According to the officials bids are too few and asking prices are too high while the state has its own fixed price to offer. The official also said that Maryland’s pioneering effort to conserve Chesapeake Bay blue crabs by buying back commercial crabbing licenses has come up short. It is told that there are too few crabbers were willing to sell, they say, and too many of those who were asked for too much – up to $425 million in one case.
Lynn Fegley, assistant fisheries director at the Department of Natural Resources, opined that the state officials have decided to reject all 494 bids they received in the state’s first-ever Priceline-style “reverse auction.” Worried that a sudden resurgence in commercial crabbing could jeopardize the recovery of the bay’s crab population, state officials want to reduce the number of people able to catch large quantities of them for sale.

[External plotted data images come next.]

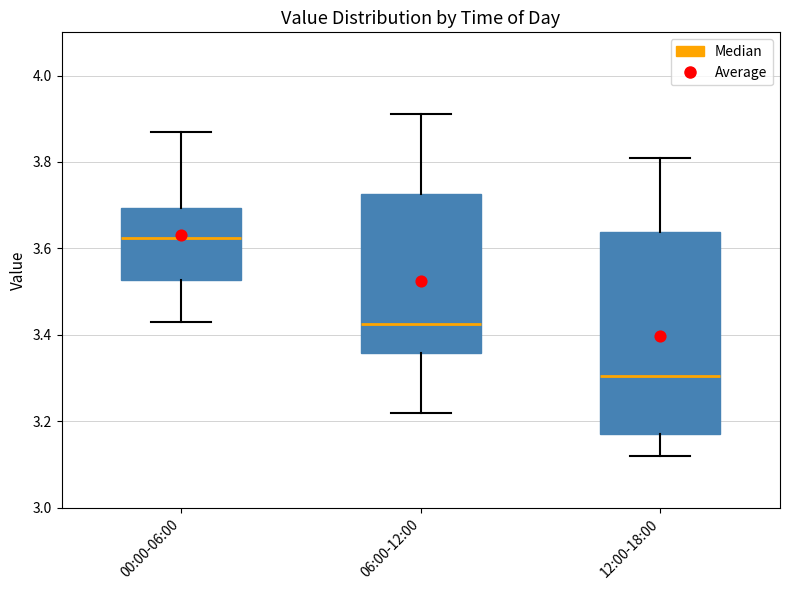

Reading left to right, read every box against the y-axis: the position of its median line, the range the box covers, and the ends of its whiskers. The values are not printed on the chart, so give them approximately, as read against the axis.

00:00-06:00: median 3.62, box 3.52 to 3.70, whiskers 3.44 to 3.88
06:00-12:00: median 3.42, box 3.36 to 3.72, whiskers 3.22 to 3.92
12:00-18:00: median 3.30, box 3.18 to 3.64, whiskers 3.12 to 3.82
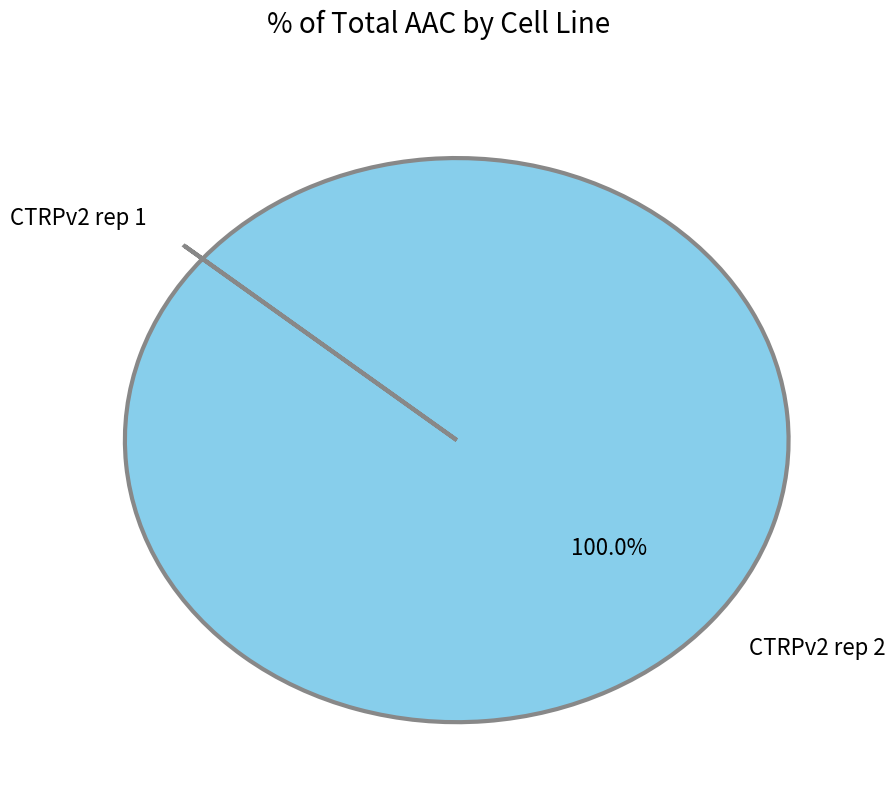

Is there any slice that represents more than half of the pie?

Yes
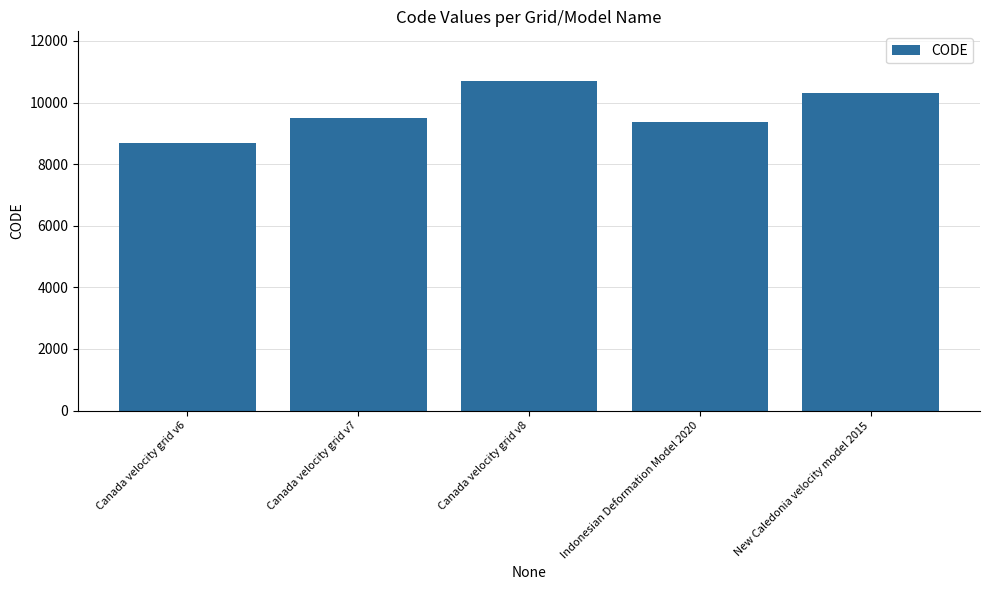

How many categories are shown in the chart?

5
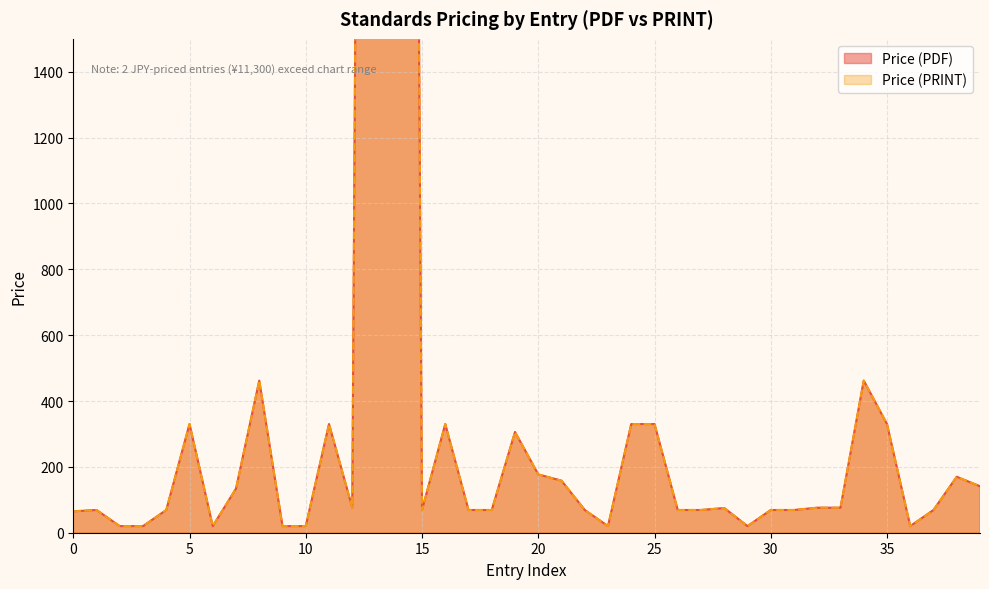

True or false: Price (PDF) and Price (PRINT) cross at least once.

False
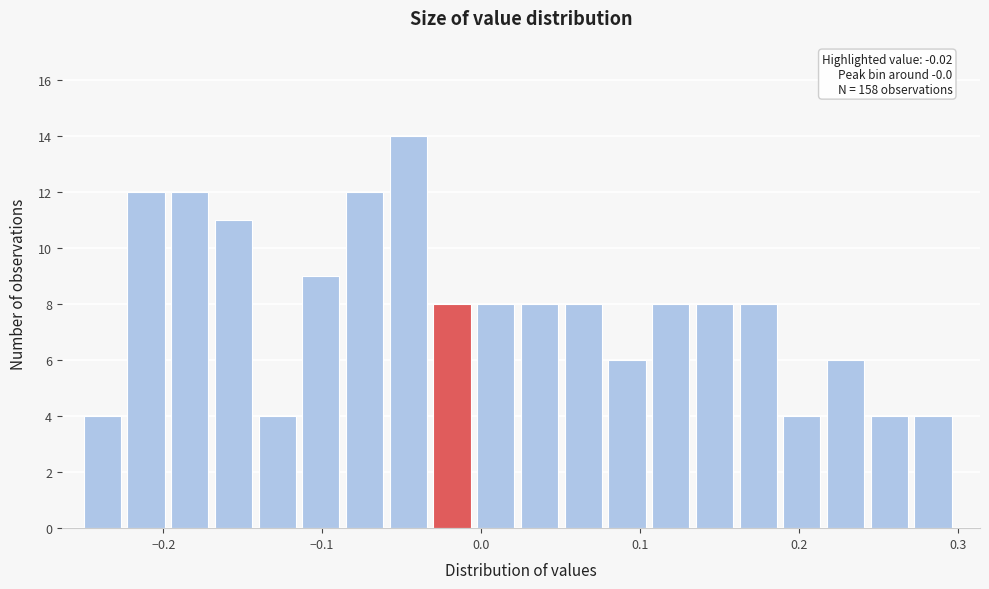

Read against the x-axis, roughly where is the centre of the tallest bar?

-0.05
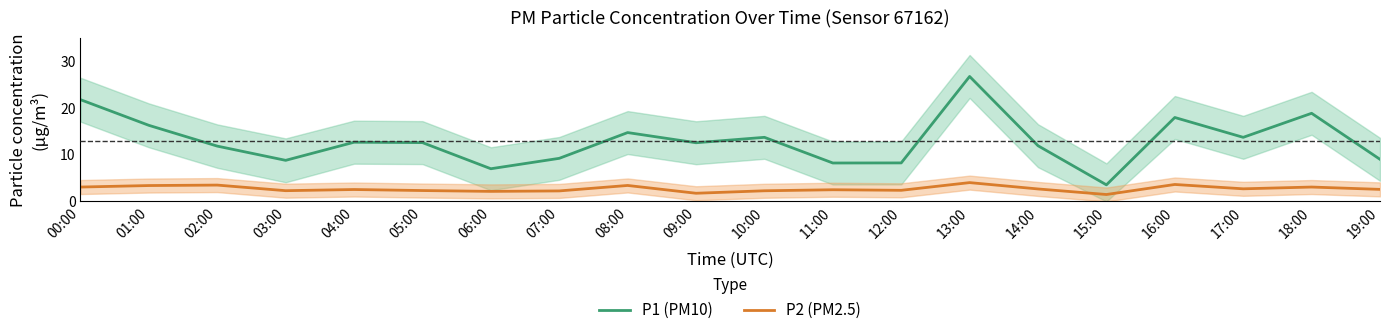

Rank the categories by P1 (PM10) value from highest to lowest.

13:00, 00:00, 18:00, 16:00, 01:00, 08:00, 10:00, 17:00, 04:00, 05:00, 09:00, 14:00, 02:00, 07:00, 19:00, 03:00, 12:00, 11:00, 06:00, 15:00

It is true that this is the first attempt in Maryland to buyback crabbing licences. In this way the DNR had hoped to be able to retire roughly 2,000 licenses. But the state received fewer than 500 responses by its July 31 deadline. And after evaluating the bids, state officials concluded that only about a fourth had quoted prices the department was willing to pay.
State officials admit that they’re not sure why more crabbers didn’t respond to their buyback offer. The economist suggested that active crabbers who didn’t want to sell might have submitted high bids they knew wouldn’t be accepted, or simply didn’t respond. According to the state officials say that although there are 6,000 commercial crabbing licenses of all types, only about 1,800 are actively fished.